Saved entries
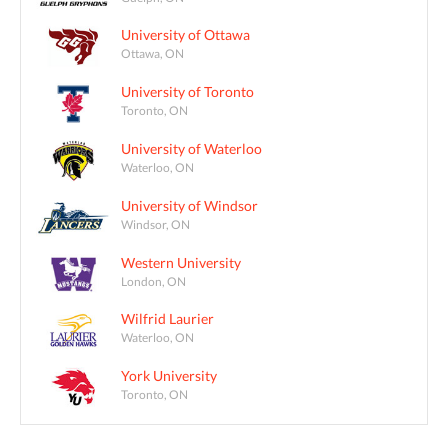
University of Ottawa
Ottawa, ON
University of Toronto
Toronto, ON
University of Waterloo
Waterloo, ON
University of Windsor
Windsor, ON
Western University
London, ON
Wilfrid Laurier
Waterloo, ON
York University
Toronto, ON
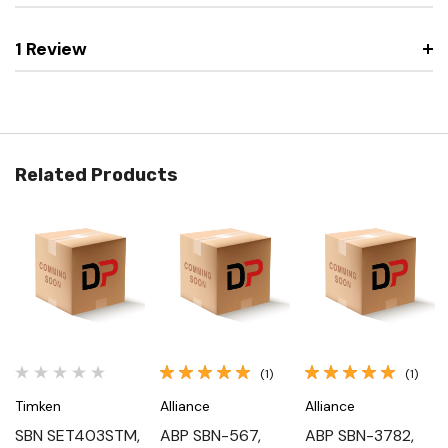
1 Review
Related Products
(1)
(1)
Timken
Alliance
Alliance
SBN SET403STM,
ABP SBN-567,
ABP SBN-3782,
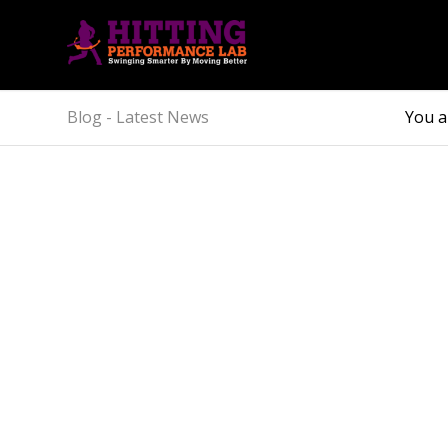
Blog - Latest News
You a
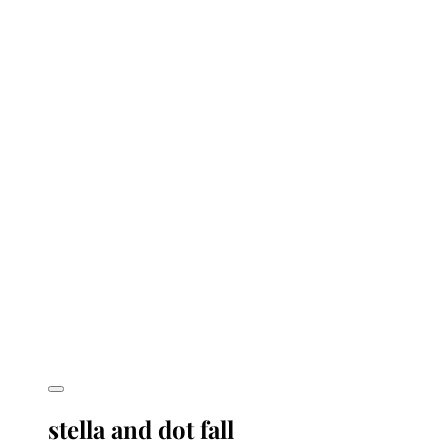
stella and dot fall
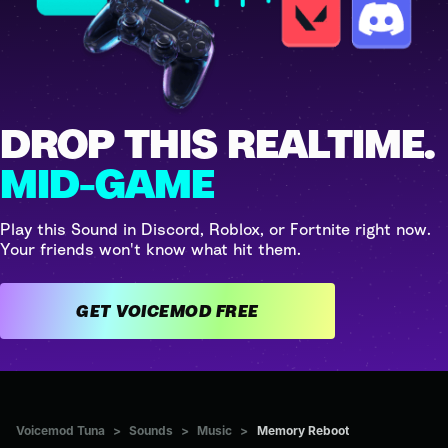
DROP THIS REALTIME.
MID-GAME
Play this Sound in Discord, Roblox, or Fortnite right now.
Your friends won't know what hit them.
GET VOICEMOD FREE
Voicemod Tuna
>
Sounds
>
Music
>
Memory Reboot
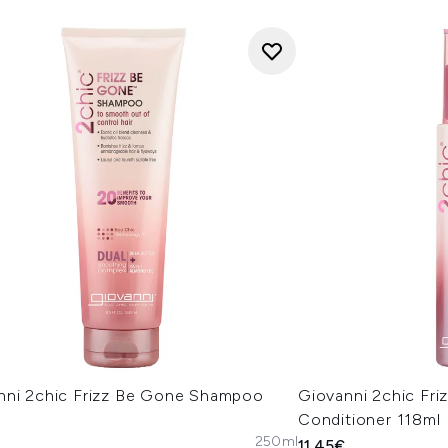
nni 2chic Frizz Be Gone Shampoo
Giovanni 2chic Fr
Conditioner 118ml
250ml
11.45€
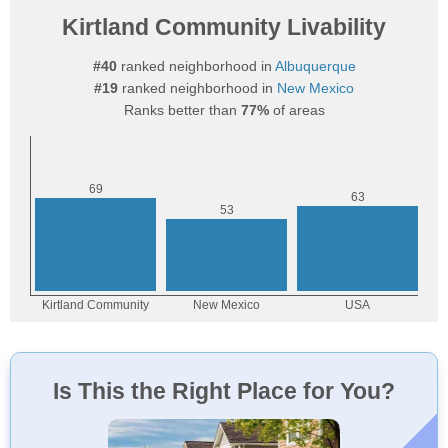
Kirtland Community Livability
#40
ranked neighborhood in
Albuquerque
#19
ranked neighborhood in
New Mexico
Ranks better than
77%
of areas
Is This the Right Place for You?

## Exercise
Copy out every line of text from all the rows above without changing a word. Leave out the pictures.

## Reply to the task
University of Ottawa
Ottawa, ON
University of Toronto
Toronto, ON
University of Waterloo
Waterloo, ON
University of Windsor
Windsor, ON
Western University
London, ON
Wilfrid Laurier
Waterloo, ON
York University
Toronto, ON
1 Review
Related Products
(1)
(1)
Timken
Alliance
Alliance
SBN SET403STM,
ABP SBN-567,
ABP SBN-3782,
Blog - Latest News
You a
stella and dot fall
DROP THIS REALTIME.
MID-GAME
Play this Sound in Discord, Roblox, or Fortnite right now.
Your friends won't know what hit them.
GET VOICEMOD FREE
Voicemod Tuna
>
Sounds
>
Music
>
Memory Reboot
nni 2chic Frizz Be Gone Shampoo
Giovanni 2chic Fr
Conditioner 118ml
250ml
11.45€
Kirtland Community Livability
#40
ranked neighborhood in
Albuquerque
#19
ranked neighborhood in
New Mexico
Ranks better than
77%
of areas
Is This the Right Place for You?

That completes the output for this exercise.